Start of EXTRACT PROVIDED
Of the 220 new laws taking effect, Rep. Meier highlighted five new laws which may be of interest to constituents in the 108th district. Laws such as banning police ticket quotas, mandatory storm shelters for new schools, Gold Star license plates, allowing driver’s to keep their license when ticketed for minor offenses, and improving rural emergency medical services.
“A number of laws scheduled to take effect in 2014 vary from minor tweaks to the law, new laws which are unnecessary, a few that will make some heads turn, and some new laws that make sense,” said Rep. Meier.”
Ban on police ticket quotas
One of the most popular of the new laws which will affect drivers on the road this New Year would be the ban on police ticket quotas (P.A. 98-0650, SB 3411). The new law prohibits county, municipal, conservation, and state police agencies from implementing ticket quotas. Officers may still be evaluated on “points of contact,” including the number of traffic stops completed, arrests, written warnings and crime prevention measures. The ban on ticket quotas is an initiative enacted to refocus law enforcement on public safety instead of revenue generation.
Storm shelters for new schools
“In 2012 and 2013 our state and region was hit by tornadoes and severe storms resulting in several deaths, including damage to farms, homes, churches and businesses,” said Rep. Meier. “Many people were displaced from their homes and had no place to go. This new law will help our communities help those seeking shelter in times of natural disaster.”
The new law (P.A. 98-0883, HB 2513) requires all new school construction in Illinois to include a storm shelter which meets the minimum requirements of the International Code Council and National Storm Shelter Association.
Gold Star specialty license plates
“Any time we can honor those who have served in the Armed Services I am happy to help make this happen.” said Rep. Meier.
End of EXTRACT PROVIDED
**EXERCISES TO COMPLETE**
- 1) Decide whether each statement below agrees with the article on new laws for 2014. Answer yes or no for each, and quote the exact words of the article that decide it.
(a) The ban on ticket quotas applies to county, municipal, conservation, and state police agencies.
(b) Under the new law, officers can no longer be evaluated on the number of traffic stops they complete.
(c) The storm shelter law covers all new school construction in Illinois.
- 2) According to the article on new laws for 2014, whose minimum requirements must the storm shelters in new schools meet?
- 3) Proceed with the article on new laws for 2014, writing on from its final sentence in the same style.
Start of MATERIAL SHOWN
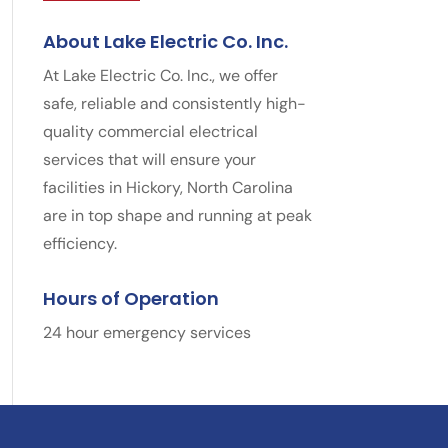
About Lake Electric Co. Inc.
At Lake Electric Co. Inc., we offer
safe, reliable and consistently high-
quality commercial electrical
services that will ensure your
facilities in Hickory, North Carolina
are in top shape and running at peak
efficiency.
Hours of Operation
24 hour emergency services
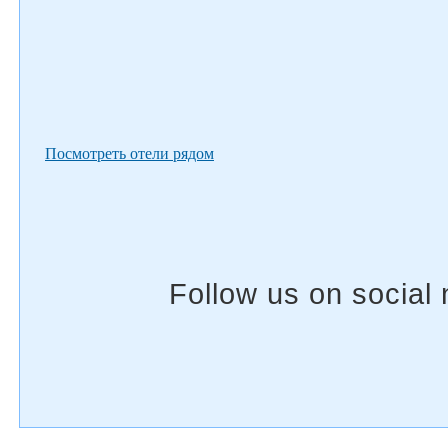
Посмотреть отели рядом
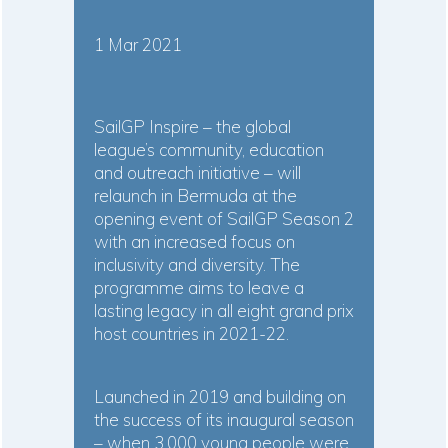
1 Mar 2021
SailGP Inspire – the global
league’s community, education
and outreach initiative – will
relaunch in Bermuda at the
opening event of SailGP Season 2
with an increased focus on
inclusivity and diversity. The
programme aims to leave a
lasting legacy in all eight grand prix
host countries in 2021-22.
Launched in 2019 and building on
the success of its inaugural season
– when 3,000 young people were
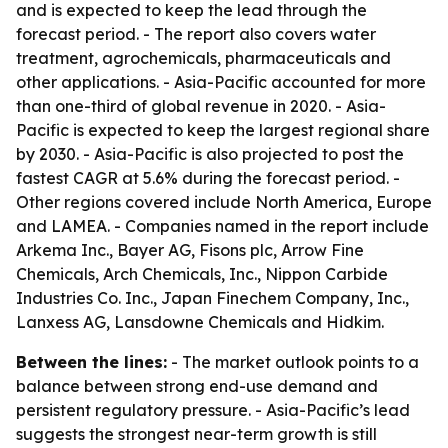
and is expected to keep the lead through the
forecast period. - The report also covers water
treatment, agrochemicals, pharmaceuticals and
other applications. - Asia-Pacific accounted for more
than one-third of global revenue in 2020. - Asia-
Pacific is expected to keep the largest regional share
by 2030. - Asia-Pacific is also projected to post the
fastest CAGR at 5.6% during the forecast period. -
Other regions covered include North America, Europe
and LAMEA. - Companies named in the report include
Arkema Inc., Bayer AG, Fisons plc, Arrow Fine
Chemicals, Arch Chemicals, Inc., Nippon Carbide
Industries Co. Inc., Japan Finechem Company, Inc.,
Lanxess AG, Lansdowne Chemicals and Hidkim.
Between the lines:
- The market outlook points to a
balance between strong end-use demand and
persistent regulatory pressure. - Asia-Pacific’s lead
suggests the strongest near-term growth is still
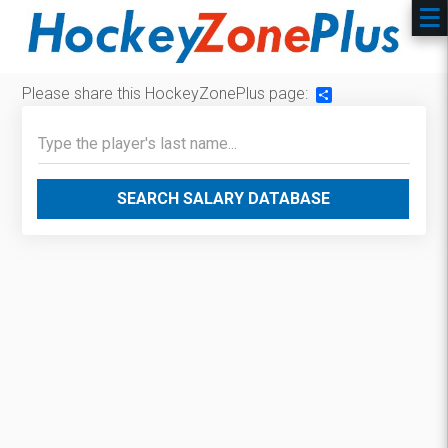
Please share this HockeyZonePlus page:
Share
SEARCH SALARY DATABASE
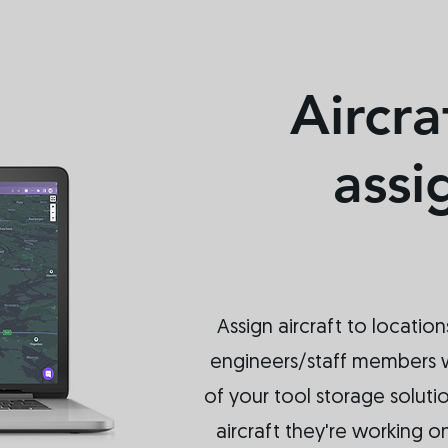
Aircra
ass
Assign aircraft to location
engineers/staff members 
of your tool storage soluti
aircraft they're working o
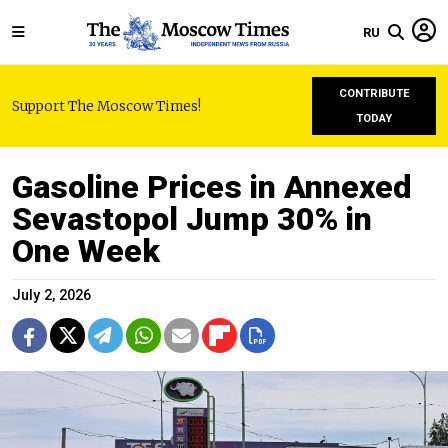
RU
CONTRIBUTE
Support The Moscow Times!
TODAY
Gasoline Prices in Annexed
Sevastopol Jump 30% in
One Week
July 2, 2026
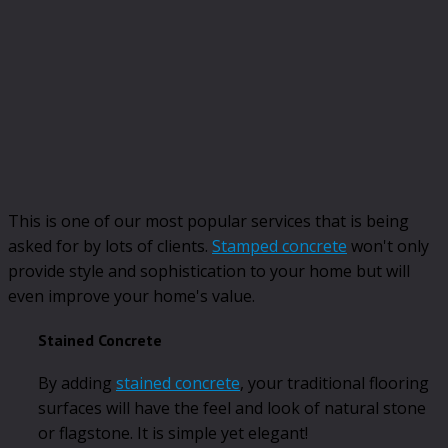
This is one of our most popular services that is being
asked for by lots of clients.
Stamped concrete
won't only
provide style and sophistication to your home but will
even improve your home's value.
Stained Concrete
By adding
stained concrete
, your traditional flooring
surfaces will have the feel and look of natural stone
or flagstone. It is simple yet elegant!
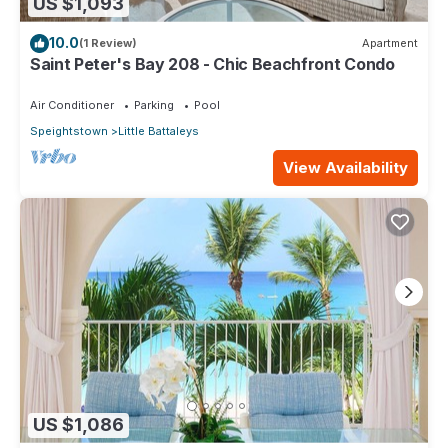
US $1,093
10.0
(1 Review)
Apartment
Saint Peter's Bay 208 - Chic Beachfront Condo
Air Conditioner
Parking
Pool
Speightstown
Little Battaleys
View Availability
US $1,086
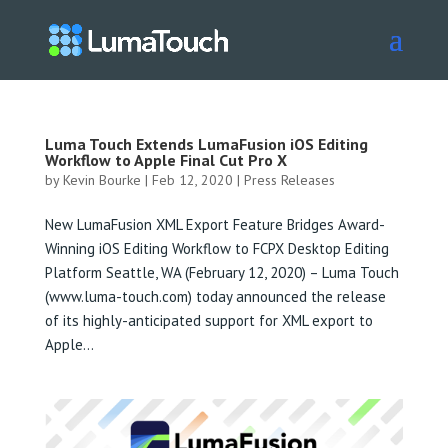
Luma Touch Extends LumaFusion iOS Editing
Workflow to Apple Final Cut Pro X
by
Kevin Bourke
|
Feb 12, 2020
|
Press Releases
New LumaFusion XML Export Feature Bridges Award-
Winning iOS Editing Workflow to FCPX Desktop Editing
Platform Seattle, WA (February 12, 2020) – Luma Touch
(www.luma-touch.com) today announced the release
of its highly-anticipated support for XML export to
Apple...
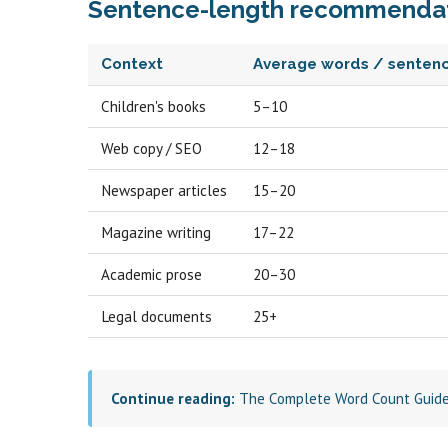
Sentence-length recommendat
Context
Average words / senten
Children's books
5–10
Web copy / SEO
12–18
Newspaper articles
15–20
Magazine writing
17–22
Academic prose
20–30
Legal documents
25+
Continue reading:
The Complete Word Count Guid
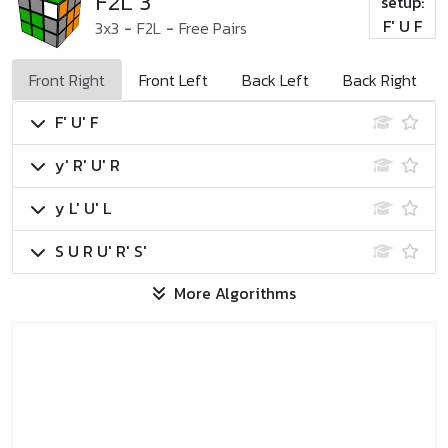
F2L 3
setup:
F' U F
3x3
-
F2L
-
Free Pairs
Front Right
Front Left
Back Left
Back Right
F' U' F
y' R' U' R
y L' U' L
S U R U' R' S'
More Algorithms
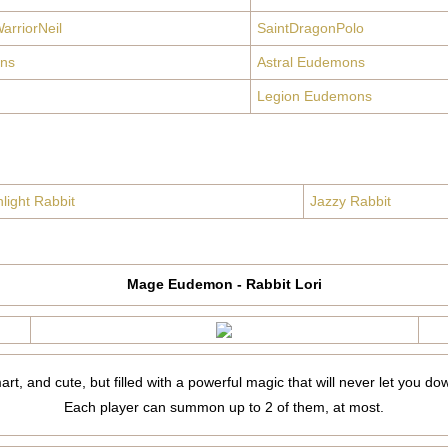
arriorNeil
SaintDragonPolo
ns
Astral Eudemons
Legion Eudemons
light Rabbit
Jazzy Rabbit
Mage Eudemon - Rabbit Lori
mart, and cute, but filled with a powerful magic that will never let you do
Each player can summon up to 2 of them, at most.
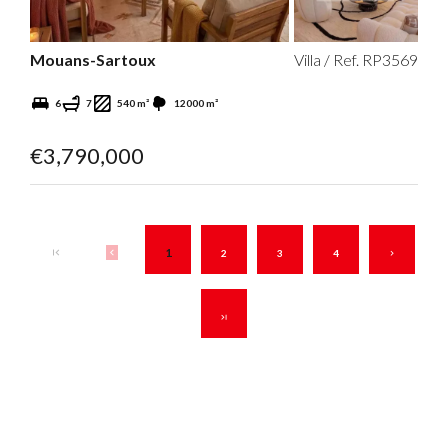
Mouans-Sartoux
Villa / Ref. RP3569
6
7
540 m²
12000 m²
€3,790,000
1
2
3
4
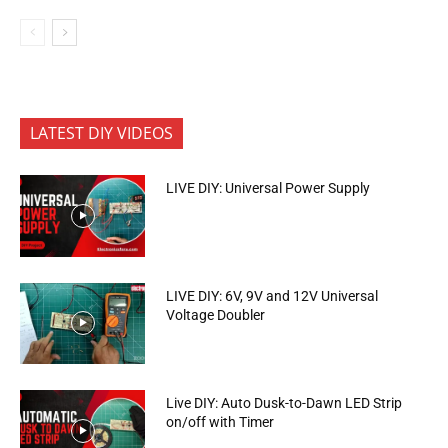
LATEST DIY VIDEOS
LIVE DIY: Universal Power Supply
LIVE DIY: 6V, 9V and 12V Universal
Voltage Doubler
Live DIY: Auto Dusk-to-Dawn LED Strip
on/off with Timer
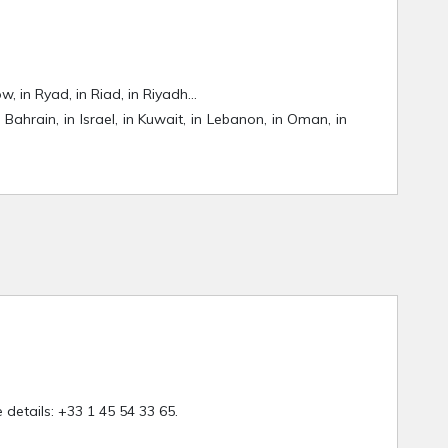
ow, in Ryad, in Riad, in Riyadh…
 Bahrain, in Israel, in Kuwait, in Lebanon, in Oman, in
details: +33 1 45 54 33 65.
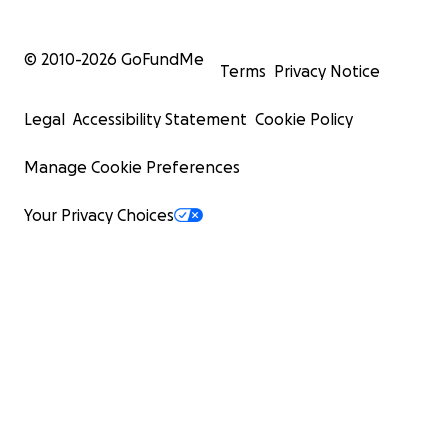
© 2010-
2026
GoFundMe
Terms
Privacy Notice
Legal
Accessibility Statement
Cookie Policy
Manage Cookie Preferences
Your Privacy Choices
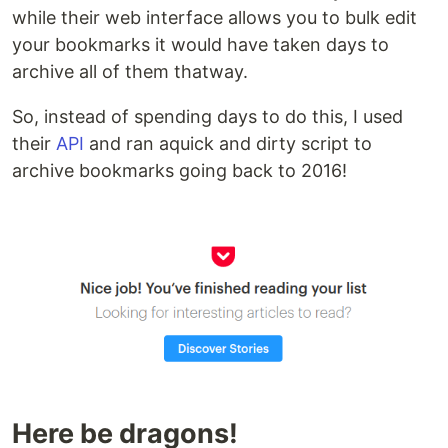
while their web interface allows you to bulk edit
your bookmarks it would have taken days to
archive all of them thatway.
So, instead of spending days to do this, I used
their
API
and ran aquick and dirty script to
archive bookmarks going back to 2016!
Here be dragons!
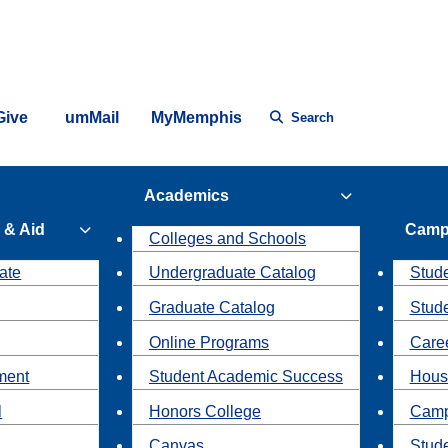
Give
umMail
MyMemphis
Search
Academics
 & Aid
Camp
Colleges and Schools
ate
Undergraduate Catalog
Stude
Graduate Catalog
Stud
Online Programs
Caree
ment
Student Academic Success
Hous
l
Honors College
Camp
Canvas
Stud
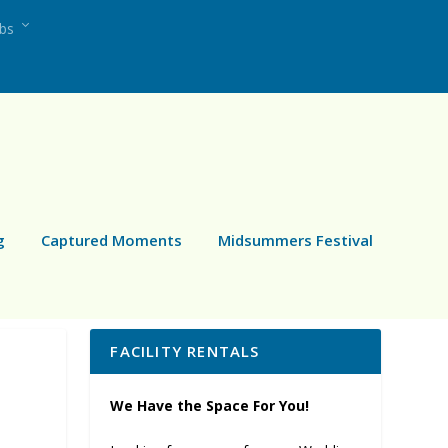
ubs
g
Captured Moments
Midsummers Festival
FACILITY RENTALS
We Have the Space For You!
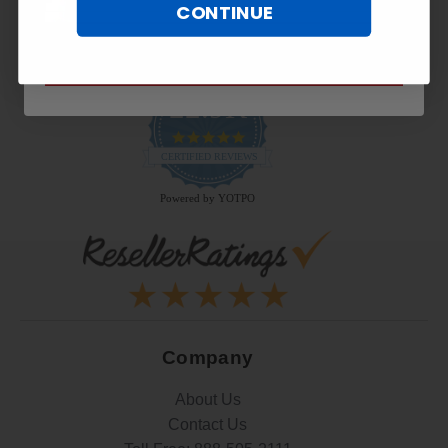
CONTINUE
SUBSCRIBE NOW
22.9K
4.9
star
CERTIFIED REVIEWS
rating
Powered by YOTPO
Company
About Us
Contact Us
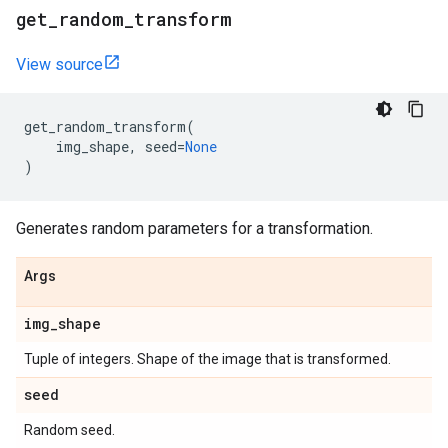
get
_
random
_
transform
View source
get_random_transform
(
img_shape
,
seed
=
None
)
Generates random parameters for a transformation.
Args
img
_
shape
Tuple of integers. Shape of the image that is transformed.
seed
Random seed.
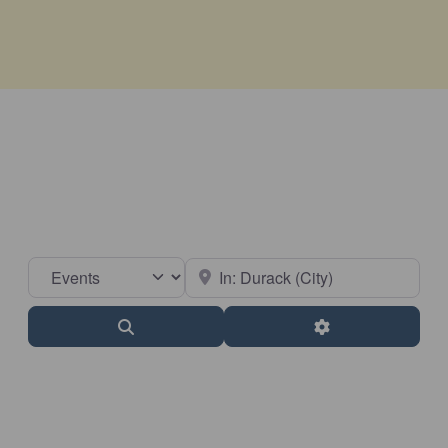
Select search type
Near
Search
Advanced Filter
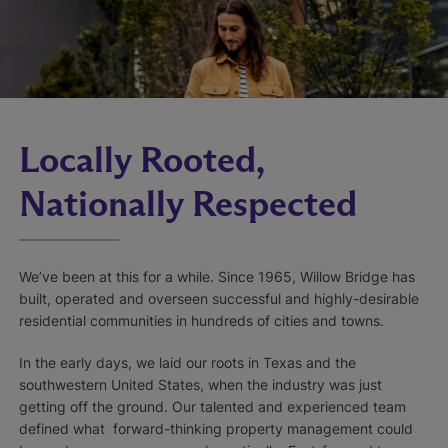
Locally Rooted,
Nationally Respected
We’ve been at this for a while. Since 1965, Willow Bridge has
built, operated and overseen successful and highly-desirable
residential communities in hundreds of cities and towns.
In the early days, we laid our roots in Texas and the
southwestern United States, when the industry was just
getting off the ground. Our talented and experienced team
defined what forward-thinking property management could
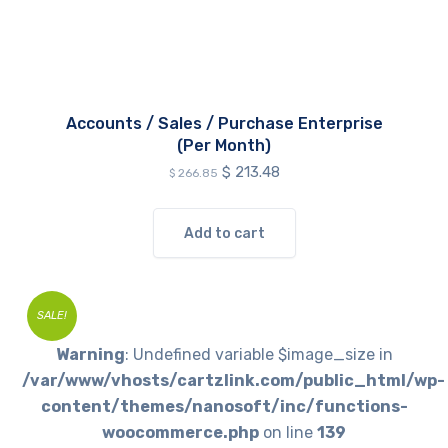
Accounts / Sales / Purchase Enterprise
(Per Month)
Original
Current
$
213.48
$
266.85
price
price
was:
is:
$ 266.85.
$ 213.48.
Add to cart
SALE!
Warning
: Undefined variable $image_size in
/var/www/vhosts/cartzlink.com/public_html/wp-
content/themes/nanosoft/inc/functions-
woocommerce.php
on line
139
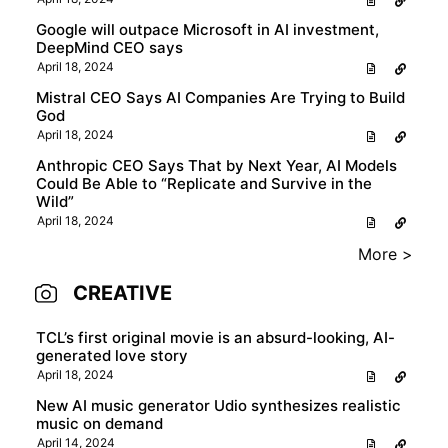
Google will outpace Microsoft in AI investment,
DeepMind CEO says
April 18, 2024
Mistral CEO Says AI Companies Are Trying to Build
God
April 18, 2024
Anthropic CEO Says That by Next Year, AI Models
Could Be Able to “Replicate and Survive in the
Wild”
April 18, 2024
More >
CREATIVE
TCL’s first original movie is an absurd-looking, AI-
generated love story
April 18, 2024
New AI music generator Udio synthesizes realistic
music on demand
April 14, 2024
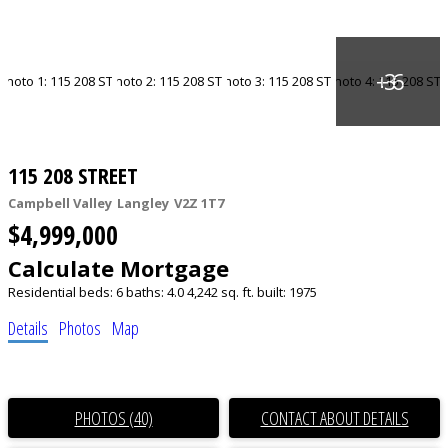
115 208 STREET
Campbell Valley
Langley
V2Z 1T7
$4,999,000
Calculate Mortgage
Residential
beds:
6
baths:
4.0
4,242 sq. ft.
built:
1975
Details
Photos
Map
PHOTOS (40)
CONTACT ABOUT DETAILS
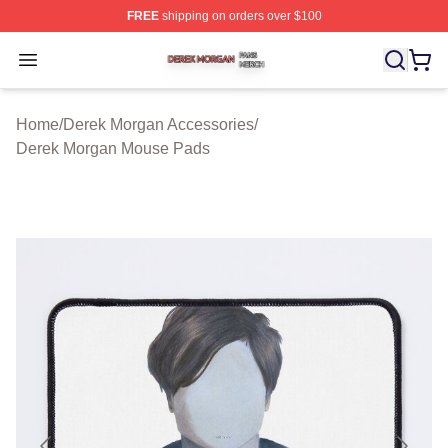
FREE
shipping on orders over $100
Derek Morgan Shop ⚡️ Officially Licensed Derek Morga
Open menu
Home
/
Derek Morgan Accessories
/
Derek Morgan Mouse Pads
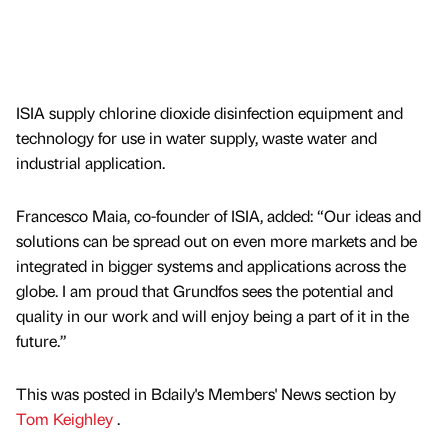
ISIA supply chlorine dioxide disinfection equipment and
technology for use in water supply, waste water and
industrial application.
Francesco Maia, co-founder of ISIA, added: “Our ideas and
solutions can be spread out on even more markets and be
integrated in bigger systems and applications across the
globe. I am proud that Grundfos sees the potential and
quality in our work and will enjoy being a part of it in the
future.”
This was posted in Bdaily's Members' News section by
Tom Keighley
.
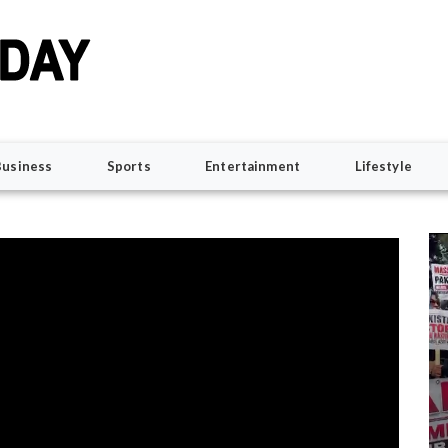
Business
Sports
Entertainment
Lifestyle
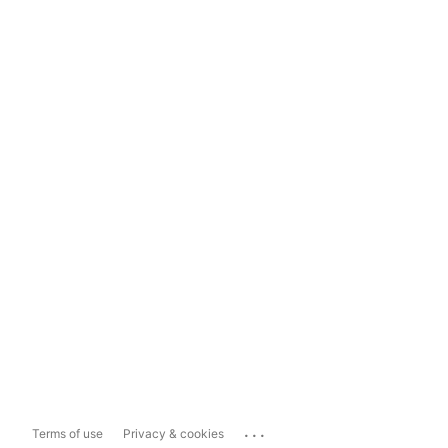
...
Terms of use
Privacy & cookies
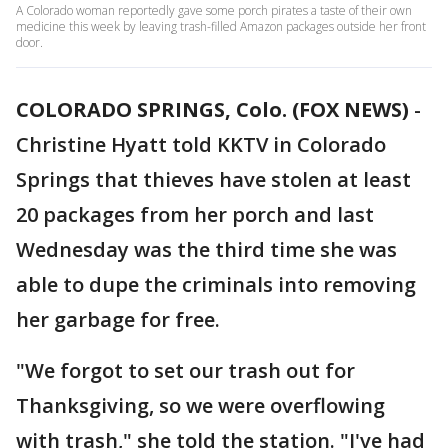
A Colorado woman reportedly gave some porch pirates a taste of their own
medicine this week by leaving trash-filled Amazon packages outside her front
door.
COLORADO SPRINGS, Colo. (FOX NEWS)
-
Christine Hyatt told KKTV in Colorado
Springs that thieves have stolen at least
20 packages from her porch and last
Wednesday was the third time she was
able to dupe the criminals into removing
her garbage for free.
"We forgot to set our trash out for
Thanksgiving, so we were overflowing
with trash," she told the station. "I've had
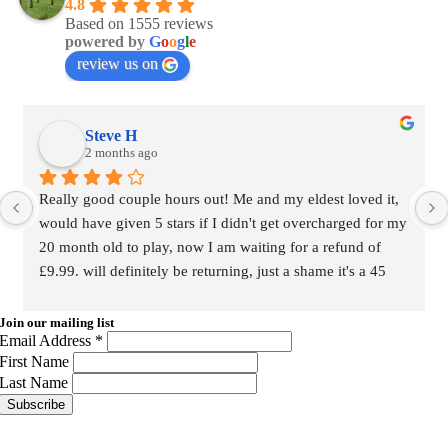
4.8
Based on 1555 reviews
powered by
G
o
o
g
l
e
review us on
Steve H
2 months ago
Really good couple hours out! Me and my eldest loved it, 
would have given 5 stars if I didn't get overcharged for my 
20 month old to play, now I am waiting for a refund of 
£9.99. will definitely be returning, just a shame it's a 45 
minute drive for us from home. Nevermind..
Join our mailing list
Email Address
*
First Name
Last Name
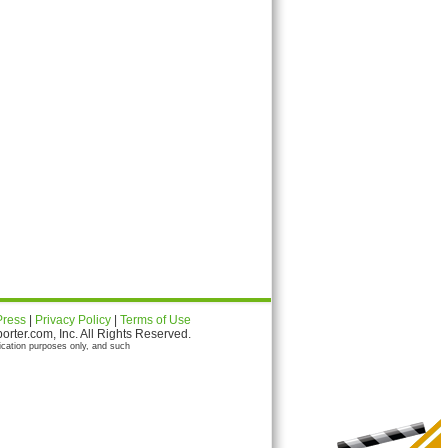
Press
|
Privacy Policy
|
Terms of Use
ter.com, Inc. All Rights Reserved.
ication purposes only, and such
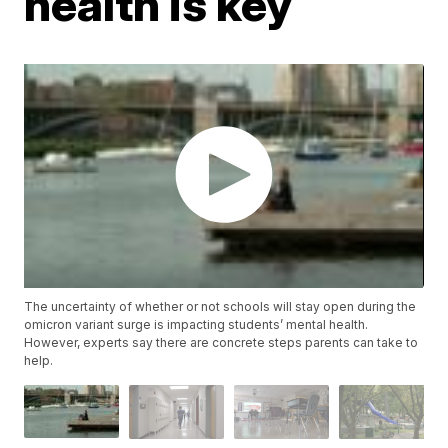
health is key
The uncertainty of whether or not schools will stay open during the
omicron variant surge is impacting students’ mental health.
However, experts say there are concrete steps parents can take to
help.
End of MATERIAL SHOWN
**ANSWERS TO THE EXERCISE**
- 1)
(a) Yes: "prohibits county, municipal, conservation, and state police agencies from implementing ticket quotas"
(b) No: "Officers may still be evaluated on “points of contact,” including the number of traffic stops completed"
(c) Yes: "requires all new school construction in Illinois to include a storm shelter"

- 2) Those of the International Code Council and the National Storm Shelter Association.

- 3)
Surviving sons and daughters of military Gold Star recipients are now included among those who may be issued Gold Star specialty license plates by the Illinois Secretary of State’s Office. Those already eligible for the plates are surviving widows/widowers, siblings and parents (P.A. 98-0869, HB 5475).
Sign and drive in Illinois
This new law (P.A. 98-0870, SB 2583)institutes “sign and drive” in Illinois by prohibiting the confiscation of a motorist’s driver’s license as bail when stopped and cited for a minor (no jail time) traffic offense. Since 9/11, the need for appropriate, state-issued photo identification has become a necessity in order to travel, obtain health-care, renting vehicles, etc. The driver’s license is still the standard, accepted form of photo identification.
Improving rural emergency medical services
“Access to an emergency room in parts of Southern Illinois is not as convenient as populated regions of the state,” said Rep. Meier. “Allowing rural EMS providers the option to offer more medical services by licensed professionals will help save lives.”
In communities smaller than 7,500, (P.A. 98-0880, HB 4523) an ambulance crew may provide services up to the highest level for which he or she is licensed, regardless of the level of the ambulance itself. The new law gives rural EMS providers more options for staffing their ambulances by allowing Pre-Hospital Registered Nurses to staff the ambulance and offer those services they are licensed to provide.